The task | Return the data verbatim, without pictures.
BEGIN The data
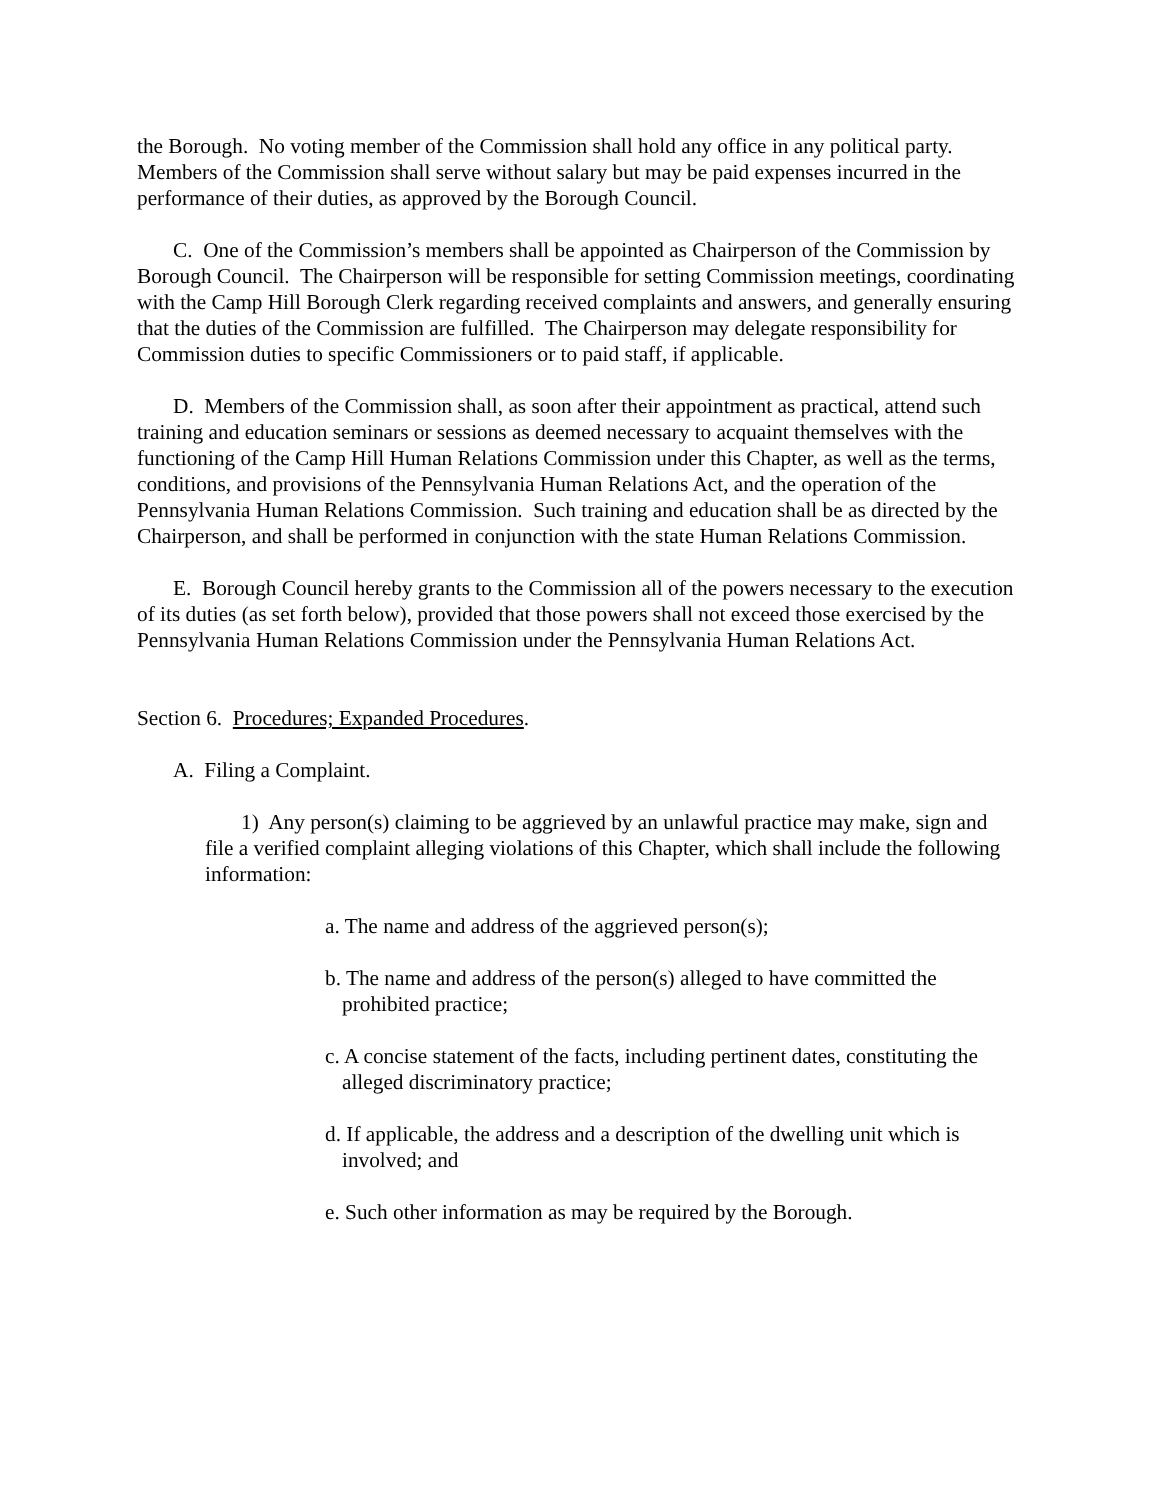the Borough. No voting member of the Commission shall hold any office in any political party. Members of the Commission shall serve without salary but may be paid expenses incurred in the performance of their duties, as approved by the Borough Council.
C. One of the Commission’s members shall be appointed as Chairperson of the Commission by Borough Council. The Chairperson will be responsible for setting Commission meetings, coordinating with the Camp Hill Borough Clerk regarding received complaints and answers, and generally ensuring that the duties of the Commission are fulfilled. The Chairperson may delegate responsibility for Commission duties to specific Commissioners or to paid staff, if applicable.
D. Members of the Commission shall, as soon after their appointment as practical, attend such training and education seminars or sessions as deemed necessary to acquaint themselves with the functioning of the Camp Hill Human Relations Commission under this Chapter, as well as the terms, conditions, and provisions of the Pennsylvania Human Relations Act, and the operation of the Pennsylvania Human Relations Commission. Such training and education shall be as directed by the Chairperson, and shall be performed in conjunction with the state Human Relations Commission.
E. Borough Council hereby grants to the Commission all of the powers necessary to the execution of its duties (as set forth below), provided that those powers shall not exceed those exercised by the Pennsylvania Human Relations Commission under the Pennsylvania Human Relations Act.
Section 6. Procedures; Expanded Procedures.
A. Filing a Complaint.
1) Any person(s) claiming to be aggrieved by an unlawful practice may make, sign and file a verified complaint alleging violations of this Chapter, which shall include the following information:
a. The name and address of the aggrieved person(s);
b. The name and address of the person(s) alleged to have committed the prohibited practice;
c. A concise statement of the facts, including pertinent dates, constituting the alleged discriminatory practice;
d. If applicable, the address and a description of the dwelling unit which is involved; and
e. Such other information as may be required by the Borough.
END The data
Result of the exercise |
the Borough. No voting member of the Commission shall hold any office in any political party. Members of the Commission shall serve without salary but may be paid expenses incurred in the performance of their duties, as approved by the Borough Council.
C. One of the Commission’s members shall be appointed as Chairperson of the Commission by Borough Council. The Chairperson will be responsible for setting Commission meetings, coordinating with the Camp Hill Borough Clerk regarding received complaints and answers, and generally ensuring that the duties of the Commission are fulfilled. The Chairperson may delegate responsibility for Commission duties to specific Commissioners or to paid staff, if applicable.
D. Members of the Commission shall, as soon after their appointment as practical, attend such training and education seminars or sessions as deemed necessary to acquaint themselves with the functioning of the Camp Hill Human Relations Commission under this Chapter, as well as the terms, conditions, and provisions of the Pennsylvania Human Relations Act, and the operation of the Pennsylvania Human Relations Commission. Such training and education shall be as directed by the Chairperson, and shall be performed in conjunction with the state Human Relations Commission.
E. Borough Council hereby grants to the Commission all of the powers necessary to the execution of its duties (as set forth below), provided that those powers shall not exceed those exercised by the Pennsylvania Human Relations Commission under the Pennsylvania Human Relations Act.
Section 6. Procedures; Expanded Procedures.
A. Filing a Complaint.
1) Any person(s) claiming to be aggrieved by an unlawful practice may make, sign and file a verified complaint alleging violations of this Chapter, which shall include the following information:
a. The name and address of the aggrieved person(s);
b. The name and address of the person(s) alleged to have committed the prohibited practice;
c. A concise statement of the facts, including pertinent dates, constituting the alleged discriminatory practice;
d. If applicable, the address and a description of the dwelling unit which is involved; and
e. Such other information as may be required by the Borough.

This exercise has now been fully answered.